> ASSIGNED TASK: Your response should be every line of the data, written out exactly.
------------------------------------------------------------------------
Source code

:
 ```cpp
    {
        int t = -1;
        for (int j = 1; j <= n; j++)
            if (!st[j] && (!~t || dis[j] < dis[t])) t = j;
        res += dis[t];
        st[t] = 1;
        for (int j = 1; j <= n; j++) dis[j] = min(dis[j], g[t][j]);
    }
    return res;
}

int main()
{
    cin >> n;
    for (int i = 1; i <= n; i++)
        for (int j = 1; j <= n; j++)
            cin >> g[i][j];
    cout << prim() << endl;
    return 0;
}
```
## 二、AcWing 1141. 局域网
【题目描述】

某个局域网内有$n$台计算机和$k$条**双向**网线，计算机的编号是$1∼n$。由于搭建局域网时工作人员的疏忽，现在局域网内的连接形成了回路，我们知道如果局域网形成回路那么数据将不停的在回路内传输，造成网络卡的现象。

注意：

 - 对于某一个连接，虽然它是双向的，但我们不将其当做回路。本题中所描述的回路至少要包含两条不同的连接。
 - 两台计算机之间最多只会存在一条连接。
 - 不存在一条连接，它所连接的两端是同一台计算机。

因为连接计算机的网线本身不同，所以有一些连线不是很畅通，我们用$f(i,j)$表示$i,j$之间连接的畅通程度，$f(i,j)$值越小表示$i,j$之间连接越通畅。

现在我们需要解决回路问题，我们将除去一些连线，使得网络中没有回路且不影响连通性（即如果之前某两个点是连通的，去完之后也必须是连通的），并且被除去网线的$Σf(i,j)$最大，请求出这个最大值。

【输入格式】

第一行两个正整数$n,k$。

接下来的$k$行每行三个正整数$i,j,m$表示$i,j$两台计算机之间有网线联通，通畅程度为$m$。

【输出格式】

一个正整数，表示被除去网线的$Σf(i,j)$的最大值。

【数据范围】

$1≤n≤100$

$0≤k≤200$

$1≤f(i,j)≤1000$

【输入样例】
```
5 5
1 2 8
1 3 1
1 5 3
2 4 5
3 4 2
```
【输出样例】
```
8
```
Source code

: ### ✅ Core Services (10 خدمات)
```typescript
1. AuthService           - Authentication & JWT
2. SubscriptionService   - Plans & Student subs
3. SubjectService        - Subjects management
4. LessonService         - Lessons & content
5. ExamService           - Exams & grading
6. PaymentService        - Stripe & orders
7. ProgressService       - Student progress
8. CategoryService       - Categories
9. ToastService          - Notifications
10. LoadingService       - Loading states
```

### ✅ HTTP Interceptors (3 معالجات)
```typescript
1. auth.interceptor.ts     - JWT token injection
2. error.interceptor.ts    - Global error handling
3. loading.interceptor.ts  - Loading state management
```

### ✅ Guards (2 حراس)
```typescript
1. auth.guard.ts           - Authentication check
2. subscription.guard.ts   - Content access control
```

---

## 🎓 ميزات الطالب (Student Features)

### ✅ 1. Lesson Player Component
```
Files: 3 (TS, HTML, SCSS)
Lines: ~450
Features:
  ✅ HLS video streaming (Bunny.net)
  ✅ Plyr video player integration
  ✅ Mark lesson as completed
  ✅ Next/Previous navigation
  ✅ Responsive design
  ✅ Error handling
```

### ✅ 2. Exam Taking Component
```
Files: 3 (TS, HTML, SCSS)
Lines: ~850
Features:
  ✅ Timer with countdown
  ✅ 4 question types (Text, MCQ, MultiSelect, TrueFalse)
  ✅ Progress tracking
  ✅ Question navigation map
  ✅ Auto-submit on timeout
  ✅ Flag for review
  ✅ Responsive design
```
------------------------------------------------------------------------
> WRITTEN RESPONSE:
Source code

:
 ```cpp
    {
        int t = -1;
        for (int j = 1; j <= n; j++)
            if (!st[j] && (!~t || dis[j] < dis[t])) t = j;
        res += dis[t];
        st[t] = 1;
        for (int j = 1; j <= n; j++) dis[j] = min(dis[j], g[t][j]);
    }
    return res;
}

int main()
{
    cin >> n;
    for (int i = 1; i <= n; i++)
        for (int j = 1; j <= n; j++)
            cin >> g[i][j];
    cout << prim() << endl;
    return 0;
}
```
## 二、AcWing 1141. 局域网
【题目描述】

某个局域网内有$n$台计算机和$k$条**双向**网线，计算机的编号是$1∼n$。由于搭建局域网时工作人员的疏忽，现在局域网内的连接形成了回路，我们知道如果局域网形成回路那么数据将不停的在回路内传输，造成网络卡的现象。

注意：

 - 对于某一个连接，虽然它是双向的，但我们不将其当做回路。本题中所描述的回路至少要包含两条不同的连接。
 - 两台计算机之间最多只会存在一条连接。
 - 不存在一条连接，它所连接的两端是同一台计算机。

因为连接计算机的网线本身不同，所以有一些连线不是很畅通，我们用$f(i,j)$表示$i,j$之间连接的畅通程度，$f(i,j)$值越小表示$i,j$之间连接越通畅。

现在我们需要解决回路问题，我们将除去一些连线，使得网络中没有回路且不影响连通性（即如果之前某两个点是连通的，去完之后也必须是连通的），并且被除去网线的$Σf(i,j)$最大，请求出这个最大值。

【输入格式】

第一行两个正整数$n,k$。

接下来的$k$行每行三个正整数$i,j,m$表示$i,j$两台计算机之间有网线联通，通畅程度为$m$。

【输出格式】

一个正整数，表示被除去网线的$Σf(i,j)$的最大值。

【数据范围】

$1≤n≤100$

$0≤k≤200$

$1≤f(i,j)≤1000$

【输入样例】
```
5 5
1 2 8
1 3 1
1 5 3
2 4 5
3 4 2
```
【输出样例】
```
8
```
Source code

: ### ✅ Core Services (10 خدمات)
```typescript
1. AuthService           - Authentication & JWT
2. SubscriptionService   - Plans & Student subs
3. SubjectService        - Subjects management
4. LessonService         - Lessons & content
5. ExamService           - Exams & grading
6. PaymentService        - Stripe & orders
7. ProgressService       - Student progress
8. CategoryService       - Categories
9. ToastService          - Notifications
10. LoadingService       - Loading states
```

### ✅ HTTP Interceptors (3 معالجات)
```typescript
1. auth.interceptor.ts     - JWT token injection
2. error.interceptor.ts    - Global error handling
3. loading.interceptor.ts  - Loading state management
```

### ✅ Guards (2 حراس)
```typescript
1. auth.guard.ts           - Authentication check
2. subscription.guard.ts   - Content access control
```

---

## 🎓 ميزات الطالب (Student Features)

### ✅ 1. Lesson Player Component
```
Files: 3 (TS, HTML, SCSS)
Lines: ~450
Features:
  ✅ HLS video streaming (Bunny.net)
  ✅ Plyr video player integration
  ✅ Mark lesson as completed
  ✅ Next/Previous navigation
  ✅ Responsive design
  ✅ Error handling
```

### ✅ 2. Exam Taking Component
```
Files: 3 (TS, HTML, SCSS)
Lines: ~850
Features:
  ✅ Timer with countdown
  ✅ 4 question types (Text, MCQ, MultiSelect, TrueFalse)
  ✅ Progress tracking
  ✅ Question navigation map
  ✅ Auto-submit on timeout
  ✅ Flag for review
  ✅ Responsive design
```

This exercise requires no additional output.